Objective Poor perinatal outcome after reduced fetal movements (RFM) is related to smaller fetal size on ultrasound scan, oligohydramnios and lower human placental lactogen (hPL) in maternal serum. We performed a feasibility study for an RCT of RFM management based on these parameters.

Methods Women with RFM ≥36 weeks gestation were invited to participate in a RCT comparing standard management (ultrasound scan if indicated, induction of labour (IOL) based on consultant decision) with intensive management (ultrasound scan, maternal serum hPL, IOL if either result was abnormal). Anxiety was assessed by state-trait anxiety index (STAI) before and after investigations for RFM. Rates of protocol compliance and IOL for RFM were calculated.

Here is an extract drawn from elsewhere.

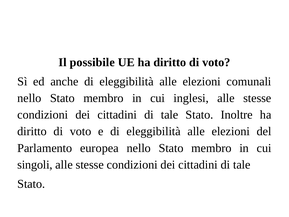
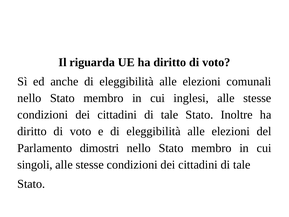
possibile: possibile -> riguarda
europea: europea -> dimostri
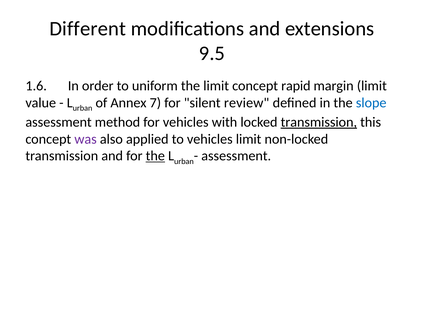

Results 137 women were approached, 120 (88%) participated. 2 women in the standard group did not complete the study. 20% of participants had a poor perinatal outcome. All women in the intensive group had ultrasound assessment of fetal size and liquor volume vs. 96.7% in the standard group. Although there was no difference in IOL rates overall, 50% of the intensive group had IOL for abnormal scan or low hPL after RFM vs. 25% of controls who had IOL for RFM (p < 0.01). STAI reduced for all women after investigations but this reduction was greater in the standard group (p = 0.02).

Conclusion Women are willing to participate in an RCT of management of RFM with a low rate of attrition. Investigations decrease maternal anxiety. Participants randomised to the intensive group were more likely to have IOL for RFM.